King's College London
Exhibitions & Conferences
Fruits of the earth: plants in the service of mankind

Ginseng

Both quinine and digitalis illustrate the successful incorporation of clinically effective treatments into conventional medical practice following their initial discovery as a folk remedy. Sometimes, however, the clinical effectiveness of plant ingredients originally encountered as folk remedies remains to be proven. An example of this is ginseng, the name given to a group of slow-growing perennial plants of the genus panax, native to North America and eastern Asia.

Flowering ginseng plant, with leaves and root also shownFlowering ginseng plant, with rootThe root of the ginseng plant was, and is, highly prized in the Far East as an aphrodisiac and stimulant. European Jesuit missionaries travelling in China in the 17th century noted that its supply was a closely guarded and lucrative monopoly of the Chinese emperor, the plant being gathered by state employees from fenced plantations, kept under armed guard.

As the root was widely regarded in China as a cure-all, or panacea (hence the later Linnean name for the genus, panax), strenuous efforts were made by European travellers to identify an obtainable source of ginseng, and in 1718 Michel Sarrazin (1659-1734), a French-Canadian surgeon, sent an account of a North American variant to the French Académie Royale des Sciences.

French merchants in Quebec soon engaged a network of indigenous gatherers to supply them with roots of North American ginseng for export to China, and the trade initially proved to be highly profitable. 

However, a combination of oversupply and Chinese dissatisfaction with what was judged by many customers to be an inferior product to Asian ginseng led to a decline in the value of the North American plant, and by 1818, when Massachusetts doctor Jacob Bigelow (1787-1879) published his American medical botany, it was of little economic importance to the United States or to Britain’s Canadian colonies.

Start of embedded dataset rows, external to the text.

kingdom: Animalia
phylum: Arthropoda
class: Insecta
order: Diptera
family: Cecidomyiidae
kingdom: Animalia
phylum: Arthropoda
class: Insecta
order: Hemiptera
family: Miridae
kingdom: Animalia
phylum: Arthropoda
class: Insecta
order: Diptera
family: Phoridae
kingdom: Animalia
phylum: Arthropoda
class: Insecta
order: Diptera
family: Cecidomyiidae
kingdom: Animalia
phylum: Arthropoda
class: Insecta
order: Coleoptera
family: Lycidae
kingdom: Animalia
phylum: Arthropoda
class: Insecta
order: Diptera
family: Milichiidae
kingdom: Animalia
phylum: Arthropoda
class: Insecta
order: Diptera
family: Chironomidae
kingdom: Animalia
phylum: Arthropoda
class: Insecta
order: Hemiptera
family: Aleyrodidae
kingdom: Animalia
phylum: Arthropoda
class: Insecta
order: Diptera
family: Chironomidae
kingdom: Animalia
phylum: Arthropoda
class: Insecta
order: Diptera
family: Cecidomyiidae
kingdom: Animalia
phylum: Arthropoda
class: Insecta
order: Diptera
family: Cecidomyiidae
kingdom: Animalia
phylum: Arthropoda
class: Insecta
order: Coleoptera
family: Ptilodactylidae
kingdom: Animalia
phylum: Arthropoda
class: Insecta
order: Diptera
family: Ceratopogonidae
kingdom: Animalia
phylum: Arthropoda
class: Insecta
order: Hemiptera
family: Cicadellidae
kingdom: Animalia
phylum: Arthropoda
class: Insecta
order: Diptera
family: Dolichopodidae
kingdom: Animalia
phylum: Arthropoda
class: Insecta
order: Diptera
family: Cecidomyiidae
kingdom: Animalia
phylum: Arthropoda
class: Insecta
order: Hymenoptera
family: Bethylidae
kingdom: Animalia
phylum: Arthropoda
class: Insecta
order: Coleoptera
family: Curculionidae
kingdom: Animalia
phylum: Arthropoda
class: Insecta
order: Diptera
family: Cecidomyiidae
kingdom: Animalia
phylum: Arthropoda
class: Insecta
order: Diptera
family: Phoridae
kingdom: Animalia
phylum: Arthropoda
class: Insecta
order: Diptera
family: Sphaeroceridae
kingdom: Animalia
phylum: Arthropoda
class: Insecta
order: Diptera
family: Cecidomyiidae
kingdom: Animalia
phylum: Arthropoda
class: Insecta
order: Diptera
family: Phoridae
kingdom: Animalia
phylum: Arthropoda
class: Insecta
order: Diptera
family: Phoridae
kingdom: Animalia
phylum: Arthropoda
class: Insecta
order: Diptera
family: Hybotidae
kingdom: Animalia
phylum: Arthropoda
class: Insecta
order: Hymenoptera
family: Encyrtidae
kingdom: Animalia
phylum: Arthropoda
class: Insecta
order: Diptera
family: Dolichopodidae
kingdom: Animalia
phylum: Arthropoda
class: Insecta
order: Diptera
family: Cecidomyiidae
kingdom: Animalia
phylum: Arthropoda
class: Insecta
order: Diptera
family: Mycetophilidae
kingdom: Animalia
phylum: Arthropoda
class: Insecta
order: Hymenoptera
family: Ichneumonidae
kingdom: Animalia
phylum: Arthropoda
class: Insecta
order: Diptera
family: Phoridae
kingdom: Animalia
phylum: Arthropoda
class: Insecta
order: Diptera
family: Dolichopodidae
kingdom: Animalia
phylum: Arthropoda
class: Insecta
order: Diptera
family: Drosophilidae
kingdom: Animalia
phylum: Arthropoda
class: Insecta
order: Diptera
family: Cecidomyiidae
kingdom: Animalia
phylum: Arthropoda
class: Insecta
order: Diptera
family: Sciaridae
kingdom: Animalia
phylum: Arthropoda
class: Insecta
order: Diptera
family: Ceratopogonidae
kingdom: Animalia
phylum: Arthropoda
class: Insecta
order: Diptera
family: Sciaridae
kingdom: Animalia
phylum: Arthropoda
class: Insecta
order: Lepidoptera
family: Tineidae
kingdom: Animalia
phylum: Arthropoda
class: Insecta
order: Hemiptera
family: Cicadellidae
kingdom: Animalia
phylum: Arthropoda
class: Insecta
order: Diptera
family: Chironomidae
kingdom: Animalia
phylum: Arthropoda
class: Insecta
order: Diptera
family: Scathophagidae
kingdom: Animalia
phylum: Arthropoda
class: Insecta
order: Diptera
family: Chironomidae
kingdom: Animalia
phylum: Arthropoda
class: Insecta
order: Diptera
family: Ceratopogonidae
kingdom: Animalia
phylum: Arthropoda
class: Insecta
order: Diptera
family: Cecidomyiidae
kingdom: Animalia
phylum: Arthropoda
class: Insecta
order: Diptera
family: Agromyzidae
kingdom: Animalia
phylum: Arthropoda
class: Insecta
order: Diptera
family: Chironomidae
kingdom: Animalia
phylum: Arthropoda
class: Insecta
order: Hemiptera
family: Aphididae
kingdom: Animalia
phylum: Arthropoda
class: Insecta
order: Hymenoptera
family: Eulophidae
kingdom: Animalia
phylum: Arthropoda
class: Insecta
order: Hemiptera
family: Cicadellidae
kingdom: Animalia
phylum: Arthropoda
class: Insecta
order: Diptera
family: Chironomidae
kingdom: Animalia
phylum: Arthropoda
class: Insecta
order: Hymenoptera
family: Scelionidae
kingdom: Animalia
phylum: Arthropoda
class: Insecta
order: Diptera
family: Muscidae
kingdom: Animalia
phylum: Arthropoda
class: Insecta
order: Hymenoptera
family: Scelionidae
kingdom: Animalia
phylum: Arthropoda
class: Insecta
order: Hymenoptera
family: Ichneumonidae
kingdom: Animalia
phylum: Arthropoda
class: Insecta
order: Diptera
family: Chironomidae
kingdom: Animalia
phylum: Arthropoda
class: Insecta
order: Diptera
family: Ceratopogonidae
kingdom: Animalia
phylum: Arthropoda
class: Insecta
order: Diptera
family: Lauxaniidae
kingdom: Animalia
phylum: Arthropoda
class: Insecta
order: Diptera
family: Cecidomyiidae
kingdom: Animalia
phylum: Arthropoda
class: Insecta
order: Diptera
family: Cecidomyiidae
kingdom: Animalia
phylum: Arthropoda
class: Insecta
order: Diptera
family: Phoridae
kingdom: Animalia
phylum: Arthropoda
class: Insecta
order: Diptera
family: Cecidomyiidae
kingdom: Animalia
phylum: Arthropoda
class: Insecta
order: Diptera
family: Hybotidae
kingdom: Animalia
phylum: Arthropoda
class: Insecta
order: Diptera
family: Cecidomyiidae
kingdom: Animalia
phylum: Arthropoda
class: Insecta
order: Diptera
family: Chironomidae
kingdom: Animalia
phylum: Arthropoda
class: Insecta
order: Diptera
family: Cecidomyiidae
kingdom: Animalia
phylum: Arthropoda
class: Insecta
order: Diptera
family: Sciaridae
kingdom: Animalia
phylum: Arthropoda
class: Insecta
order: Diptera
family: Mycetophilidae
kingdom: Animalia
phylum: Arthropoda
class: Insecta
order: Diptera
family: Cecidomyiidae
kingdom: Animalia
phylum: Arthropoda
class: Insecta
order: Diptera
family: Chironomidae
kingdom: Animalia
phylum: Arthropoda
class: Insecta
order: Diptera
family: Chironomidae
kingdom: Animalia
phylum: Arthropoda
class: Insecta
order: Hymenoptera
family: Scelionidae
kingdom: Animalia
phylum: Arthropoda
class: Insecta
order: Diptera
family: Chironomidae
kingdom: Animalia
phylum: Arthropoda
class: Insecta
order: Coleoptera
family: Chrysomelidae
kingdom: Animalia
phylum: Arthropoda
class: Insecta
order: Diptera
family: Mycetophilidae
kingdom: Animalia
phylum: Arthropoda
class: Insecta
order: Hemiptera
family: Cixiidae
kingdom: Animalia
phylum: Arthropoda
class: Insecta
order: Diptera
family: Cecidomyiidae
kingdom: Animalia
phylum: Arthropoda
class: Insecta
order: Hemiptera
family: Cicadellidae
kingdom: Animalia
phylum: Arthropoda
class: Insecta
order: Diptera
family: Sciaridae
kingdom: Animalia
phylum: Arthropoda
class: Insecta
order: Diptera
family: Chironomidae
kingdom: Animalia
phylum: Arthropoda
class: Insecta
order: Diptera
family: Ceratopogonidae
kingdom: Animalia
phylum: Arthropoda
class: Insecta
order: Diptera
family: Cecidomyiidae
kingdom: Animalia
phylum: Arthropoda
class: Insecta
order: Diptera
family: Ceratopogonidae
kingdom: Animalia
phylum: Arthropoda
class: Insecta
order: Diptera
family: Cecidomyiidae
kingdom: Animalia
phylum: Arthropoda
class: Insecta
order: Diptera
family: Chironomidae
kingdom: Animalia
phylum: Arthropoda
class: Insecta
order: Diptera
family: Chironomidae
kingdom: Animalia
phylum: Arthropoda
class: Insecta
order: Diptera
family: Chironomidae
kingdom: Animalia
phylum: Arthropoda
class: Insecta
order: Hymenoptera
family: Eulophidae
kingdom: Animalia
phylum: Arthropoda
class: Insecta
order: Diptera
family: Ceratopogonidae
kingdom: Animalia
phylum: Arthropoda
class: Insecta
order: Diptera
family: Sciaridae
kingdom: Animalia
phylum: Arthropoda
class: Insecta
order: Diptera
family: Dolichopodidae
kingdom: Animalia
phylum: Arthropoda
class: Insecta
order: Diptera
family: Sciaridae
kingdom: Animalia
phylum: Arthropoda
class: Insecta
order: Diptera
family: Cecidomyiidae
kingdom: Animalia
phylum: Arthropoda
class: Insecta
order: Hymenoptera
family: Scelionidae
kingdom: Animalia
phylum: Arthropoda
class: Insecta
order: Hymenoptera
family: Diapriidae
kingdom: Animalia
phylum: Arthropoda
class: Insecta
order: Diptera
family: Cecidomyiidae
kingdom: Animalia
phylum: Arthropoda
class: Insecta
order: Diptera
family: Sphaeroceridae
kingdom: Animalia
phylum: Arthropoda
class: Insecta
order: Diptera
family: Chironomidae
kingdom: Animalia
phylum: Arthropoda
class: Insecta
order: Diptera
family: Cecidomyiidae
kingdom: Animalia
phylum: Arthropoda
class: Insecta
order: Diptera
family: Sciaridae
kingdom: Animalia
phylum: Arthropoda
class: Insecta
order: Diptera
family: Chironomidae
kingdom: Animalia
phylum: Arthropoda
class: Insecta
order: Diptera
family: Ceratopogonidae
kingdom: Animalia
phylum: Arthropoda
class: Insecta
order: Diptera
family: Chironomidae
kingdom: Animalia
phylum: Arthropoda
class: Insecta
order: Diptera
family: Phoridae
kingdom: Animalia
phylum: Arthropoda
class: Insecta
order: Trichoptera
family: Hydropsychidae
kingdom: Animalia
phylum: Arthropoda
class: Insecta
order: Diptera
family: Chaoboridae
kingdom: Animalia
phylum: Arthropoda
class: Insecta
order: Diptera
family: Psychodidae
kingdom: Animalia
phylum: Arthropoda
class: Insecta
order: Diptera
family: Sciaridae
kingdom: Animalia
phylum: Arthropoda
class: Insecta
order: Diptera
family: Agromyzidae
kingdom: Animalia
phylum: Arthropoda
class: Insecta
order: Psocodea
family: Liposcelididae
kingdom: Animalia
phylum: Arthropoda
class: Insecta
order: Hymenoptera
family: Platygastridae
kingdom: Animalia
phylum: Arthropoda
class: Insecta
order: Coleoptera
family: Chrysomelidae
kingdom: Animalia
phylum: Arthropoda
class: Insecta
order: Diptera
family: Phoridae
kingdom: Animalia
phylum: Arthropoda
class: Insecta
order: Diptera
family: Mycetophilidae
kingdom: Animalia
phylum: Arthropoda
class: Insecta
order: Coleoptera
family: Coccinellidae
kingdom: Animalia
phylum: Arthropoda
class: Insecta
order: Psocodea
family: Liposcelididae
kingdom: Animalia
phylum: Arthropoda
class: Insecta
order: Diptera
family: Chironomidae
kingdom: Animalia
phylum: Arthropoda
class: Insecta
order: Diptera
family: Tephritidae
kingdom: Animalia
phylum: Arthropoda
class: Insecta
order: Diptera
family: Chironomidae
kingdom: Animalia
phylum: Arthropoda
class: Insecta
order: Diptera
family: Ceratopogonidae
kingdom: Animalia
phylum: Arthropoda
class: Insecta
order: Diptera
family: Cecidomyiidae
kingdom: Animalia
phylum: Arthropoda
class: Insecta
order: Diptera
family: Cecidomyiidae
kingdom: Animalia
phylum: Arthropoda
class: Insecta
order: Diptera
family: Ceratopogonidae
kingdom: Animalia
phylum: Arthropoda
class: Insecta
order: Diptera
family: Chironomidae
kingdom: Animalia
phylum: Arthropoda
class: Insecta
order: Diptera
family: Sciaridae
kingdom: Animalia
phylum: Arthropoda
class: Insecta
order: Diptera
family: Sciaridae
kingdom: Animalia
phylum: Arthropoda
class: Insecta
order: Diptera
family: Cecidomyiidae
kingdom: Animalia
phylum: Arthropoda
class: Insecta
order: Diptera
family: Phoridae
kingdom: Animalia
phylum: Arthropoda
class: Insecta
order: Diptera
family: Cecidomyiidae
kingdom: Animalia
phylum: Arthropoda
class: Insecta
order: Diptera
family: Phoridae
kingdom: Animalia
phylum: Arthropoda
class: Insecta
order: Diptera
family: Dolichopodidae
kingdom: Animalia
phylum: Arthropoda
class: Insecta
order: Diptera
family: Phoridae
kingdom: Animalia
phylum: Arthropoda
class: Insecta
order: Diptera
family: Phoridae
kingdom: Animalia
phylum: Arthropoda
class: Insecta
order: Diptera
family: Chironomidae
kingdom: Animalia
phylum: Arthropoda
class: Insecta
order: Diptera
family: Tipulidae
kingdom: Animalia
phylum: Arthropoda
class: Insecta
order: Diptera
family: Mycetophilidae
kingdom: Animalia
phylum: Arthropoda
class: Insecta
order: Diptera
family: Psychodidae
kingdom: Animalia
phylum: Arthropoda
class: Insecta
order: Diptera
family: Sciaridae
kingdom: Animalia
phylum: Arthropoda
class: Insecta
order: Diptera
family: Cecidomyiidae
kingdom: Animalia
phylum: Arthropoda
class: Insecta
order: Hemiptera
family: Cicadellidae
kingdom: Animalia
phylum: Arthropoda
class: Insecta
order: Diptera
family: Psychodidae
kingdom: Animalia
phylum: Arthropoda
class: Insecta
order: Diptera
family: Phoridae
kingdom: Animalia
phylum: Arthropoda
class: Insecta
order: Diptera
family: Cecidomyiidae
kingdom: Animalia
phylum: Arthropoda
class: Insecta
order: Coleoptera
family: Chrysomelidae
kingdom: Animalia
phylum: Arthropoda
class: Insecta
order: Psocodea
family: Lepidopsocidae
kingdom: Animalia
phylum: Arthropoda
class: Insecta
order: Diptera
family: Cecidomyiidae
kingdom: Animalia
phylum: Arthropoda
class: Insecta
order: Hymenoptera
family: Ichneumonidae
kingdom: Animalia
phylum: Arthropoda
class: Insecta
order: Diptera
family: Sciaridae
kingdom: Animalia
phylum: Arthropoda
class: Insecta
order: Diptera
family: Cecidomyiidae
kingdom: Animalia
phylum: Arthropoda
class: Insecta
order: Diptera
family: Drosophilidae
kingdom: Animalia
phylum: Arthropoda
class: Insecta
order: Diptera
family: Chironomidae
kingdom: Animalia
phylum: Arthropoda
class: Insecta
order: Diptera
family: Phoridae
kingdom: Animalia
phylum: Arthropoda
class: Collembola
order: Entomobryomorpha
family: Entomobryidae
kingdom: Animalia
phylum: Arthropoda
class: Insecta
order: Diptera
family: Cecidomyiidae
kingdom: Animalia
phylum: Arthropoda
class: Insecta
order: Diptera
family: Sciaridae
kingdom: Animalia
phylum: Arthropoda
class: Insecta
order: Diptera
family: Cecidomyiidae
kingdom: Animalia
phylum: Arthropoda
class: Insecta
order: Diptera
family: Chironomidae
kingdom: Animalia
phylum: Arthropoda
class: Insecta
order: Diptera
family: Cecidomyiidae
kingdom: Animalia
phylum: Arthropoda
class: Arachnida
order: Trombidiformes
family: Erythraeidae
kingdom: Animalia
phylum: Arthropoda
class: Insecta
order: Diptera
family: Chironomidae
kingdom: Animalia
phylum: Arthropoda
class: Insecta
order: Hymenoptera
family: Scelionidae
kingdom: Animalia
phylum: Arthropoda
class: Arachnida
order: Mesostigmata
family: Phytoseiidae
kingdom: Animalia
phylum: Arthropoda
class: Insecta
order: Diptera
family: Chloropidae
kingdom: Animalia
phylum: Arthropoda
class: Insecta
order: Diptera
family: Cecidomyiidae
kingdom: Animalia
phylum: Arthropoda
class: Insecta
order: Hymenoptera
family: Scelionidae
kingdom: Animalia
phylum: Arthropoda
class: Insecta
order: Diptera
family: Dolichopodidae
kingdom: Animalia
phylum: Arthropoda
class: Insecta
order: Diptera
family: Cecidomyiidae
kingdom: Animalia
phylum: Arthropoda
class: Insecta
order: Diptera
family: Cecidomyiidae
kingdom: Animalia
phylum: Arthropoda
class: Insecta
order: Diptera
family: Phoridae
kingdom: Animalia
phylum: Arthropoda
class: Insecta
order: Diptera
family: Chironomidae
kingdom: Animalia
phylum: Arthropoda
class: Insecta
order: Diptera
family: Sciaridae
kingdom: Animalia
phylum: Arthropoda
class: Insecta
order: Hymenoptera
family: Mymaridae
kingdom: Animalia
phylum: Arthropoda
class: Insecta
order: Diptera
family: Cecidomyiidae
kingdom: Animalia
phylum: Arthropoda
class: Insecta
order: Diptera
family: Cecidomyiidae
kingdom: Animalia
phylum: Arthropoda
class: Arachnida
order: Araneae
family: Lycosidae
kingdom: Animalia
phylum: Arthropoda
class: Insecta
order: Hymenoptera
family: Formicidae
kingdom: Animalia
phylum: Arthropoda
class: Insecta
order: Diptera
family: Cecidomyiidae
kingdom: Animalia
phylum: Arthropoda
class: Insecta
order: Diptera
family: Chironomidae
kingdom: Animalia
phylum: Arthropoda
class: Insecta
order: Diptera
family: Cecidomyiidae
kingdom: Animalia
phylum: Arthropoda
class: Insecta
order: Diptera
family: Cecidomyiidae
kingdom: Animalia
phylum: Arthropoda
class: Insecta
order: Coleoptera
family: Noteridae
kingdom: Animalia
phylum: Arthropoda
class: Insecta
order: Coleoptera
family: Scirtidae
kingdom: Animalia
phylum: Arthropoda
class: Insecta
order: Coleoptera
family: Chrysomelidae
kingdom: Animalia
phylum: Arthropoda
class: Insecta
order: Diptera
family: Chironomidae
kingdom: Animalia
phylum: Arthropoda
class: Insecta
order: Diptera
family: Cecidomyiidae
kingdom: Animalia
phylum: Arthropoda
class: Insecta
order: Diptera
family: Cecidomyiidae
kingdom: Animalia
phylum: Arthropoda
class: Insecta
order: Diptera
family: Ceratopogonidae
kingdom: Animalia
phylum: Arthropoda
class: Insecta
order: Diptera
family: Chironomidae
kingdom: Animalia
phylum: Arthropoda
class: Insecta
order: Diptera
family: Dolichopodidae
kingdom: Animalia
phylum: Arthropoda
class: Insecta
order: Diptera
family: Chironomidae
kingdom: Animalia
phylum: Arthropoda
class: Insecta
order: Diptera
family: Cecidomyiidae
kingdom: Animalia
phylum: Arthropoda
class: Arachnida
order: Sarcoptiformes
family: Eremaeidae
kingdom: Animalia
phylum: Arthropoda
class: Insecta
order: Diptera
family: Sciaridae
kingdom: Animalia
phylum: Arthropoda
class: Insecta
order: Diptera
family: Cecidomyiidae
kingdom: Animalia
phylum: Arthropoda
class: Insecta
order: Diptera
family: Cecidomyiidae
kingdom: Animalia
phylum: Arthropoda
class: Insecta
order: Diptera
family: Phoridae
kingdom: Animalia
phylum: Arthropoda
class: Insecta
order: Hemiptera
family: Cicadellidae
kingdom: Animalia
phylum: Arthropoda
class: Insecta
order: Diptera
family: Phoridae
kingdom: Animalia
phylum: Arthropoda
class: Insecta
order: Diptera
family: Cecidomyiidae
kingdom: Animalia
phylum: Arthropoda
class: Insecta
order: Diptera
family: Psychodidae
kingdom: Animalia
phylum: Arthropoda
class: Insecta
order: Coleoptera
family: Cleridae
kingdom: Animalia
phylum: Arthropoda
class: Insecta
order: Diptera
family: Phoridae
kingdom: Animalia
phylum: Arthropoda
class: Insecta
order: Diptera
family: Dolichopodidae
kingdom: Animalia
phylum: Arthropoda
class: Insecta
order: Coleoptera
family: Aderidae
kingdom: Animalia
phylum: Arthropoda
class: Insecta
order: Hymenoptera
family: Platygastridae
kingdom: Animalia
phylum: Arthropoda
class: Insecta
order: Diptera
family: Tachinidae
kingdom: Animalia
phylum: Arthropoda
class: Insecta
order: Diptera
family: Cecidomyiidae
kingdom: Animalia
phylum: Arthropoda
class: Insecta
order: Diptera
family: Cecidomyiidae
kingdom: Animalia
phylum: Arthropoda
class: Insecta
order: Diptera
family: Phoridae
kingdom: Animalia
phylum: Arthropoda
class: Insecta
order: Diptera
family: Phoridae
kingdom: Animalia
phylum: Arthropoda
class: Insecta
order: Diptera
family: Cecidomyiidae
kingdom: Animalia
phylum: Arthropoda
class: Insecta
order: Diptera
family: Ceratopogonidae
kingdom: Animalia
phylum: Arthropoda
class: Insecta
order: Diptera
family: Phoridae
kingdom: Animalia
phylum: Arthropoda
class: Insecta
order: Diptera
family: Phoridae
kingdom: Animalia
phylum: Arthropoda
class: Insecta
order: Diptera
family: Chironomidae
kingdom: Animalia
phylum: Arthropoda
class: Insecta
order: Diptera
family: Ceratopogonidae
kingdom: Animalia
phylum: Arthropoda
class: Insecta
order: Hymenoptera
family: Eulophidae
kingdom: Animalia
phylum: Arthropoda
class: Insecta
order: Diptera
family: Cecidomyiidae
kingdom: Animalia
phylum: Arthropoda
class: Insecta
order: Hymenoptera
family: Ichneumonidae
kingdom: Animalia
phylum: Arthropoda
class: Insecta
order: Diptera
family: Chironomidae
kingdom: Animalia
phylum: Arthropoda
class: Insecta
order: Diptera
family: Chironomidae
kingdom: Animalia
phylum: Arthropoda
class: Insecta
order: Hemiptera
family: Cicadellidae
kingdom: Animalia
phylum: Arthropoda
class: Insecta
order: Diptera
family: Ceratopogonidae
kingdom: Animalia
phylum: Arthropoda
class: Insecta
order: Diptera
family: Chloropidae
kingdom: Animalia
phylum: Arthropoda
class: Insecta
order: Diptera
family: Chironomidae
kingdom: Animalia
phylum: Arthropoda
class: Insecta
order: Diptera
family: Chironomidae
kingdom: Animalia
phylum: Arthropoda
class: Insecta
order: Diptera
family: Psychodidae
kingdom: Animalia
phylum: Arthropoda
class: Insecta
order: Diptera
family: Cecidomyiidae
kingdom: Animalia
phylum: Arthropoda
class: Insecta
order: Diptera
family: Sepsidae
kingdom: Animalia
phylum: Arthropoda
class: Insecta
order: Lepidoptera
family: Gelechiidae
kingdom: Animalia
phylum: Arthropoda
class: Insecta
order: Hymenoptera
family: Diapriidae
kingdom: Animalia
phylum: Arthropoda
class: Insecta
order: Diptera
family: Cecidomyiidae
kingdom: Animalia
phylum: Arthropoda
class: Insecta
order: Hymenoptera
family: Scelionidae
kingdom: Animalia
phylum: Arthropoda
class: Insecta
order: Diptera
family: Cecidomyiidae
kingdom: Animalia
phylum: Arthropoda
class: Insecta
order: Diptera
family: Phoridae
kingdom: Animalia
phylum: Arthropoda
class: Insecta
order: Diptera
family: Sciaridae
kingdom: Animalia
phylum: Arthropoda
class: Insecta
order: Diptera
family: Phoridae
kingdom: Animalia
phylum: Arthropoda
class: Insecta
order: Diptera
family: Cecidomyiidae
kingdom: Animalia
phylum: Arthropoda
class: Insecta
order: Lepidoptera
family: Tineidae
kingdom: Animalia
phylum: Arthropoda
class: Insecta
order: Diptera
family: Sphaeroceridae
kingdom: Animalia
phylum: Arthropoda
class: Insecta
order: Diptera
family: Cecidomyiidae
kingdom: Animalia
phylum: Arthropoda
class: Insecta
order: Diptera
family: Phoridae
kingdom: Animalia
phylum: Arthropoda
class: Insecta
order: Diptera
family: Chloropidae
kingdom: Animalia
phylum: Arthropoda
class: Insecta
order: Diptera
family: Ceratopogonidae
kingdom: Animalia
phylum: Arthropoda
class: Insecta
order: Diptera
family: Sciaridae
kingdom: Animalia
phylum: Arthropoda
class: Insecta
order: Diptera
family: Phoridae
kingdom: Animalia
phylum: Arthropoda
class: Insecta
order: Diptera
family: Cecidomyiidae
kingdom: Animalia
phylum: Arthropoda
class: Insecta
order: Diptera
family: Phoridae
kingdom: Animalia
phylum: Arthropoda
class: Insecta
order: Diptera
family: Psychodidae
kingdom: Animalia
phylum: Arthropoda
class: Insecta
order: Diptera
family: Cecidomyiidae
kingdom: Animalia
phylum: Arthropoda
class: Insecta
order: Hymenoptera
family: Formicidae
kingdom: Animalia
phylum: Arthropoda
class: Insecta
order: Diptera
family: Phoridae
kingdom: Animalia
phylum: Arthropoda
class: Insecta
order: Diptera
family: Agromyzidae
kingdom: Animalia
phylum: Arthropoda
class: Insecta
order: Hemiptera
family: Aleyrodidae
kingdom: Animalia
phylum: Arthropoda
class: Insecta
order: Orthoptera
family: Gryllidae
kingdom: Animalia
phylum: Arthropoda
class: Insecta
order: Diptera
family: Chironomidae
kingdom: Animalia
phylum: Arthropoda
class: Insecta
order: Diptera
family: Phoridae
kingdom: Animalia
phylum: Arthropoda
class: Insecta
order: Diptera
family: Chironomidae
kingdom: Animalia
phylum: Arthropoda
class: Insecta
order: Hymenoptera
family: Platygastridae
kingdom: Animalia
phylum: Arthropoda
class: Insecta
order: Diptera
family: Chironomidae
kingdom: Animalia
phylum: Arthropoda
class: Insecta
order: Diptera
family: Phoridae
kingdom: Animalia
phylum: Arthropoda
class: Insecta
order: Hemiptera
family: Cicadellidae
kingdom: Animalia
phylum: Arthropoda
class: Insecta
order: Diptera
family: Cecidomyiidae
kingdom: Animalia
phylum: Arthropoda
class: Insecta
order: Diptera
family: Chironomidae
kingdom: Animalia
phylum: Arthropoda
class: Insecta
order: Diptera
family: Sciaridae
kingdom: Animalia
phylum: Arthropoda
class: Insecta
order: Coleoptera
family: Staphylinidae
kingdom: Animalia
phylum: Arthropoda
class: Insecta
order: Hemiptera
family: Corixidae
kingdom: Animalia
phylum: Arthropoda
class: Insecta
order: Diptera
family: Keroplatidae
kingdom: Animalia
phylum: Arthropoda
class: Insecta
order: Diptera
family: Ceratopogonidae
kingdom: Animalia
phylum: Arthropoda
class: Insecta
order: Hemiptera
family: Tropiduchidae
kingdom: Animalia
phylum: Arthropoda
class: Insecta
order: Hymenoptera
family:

Bigelow sums up the generally prevailing scepticism of western medicine towards ginseng’s value as a cure-all:

As far as ginseng has been tried medicinally in this country and in Europe, its virtues do not appear, by any means, to justify the high estimation of it by the Chinese. That it is not a very active substance, is proved by the fact, that a whole root may be eaten without inconvenience … Ginseng is principally sold by our druggists as a masticatory, many people having acquired an habitual fondness for chewing it.

Today ginseng is widely used in herbal teas and other stimulant drinks.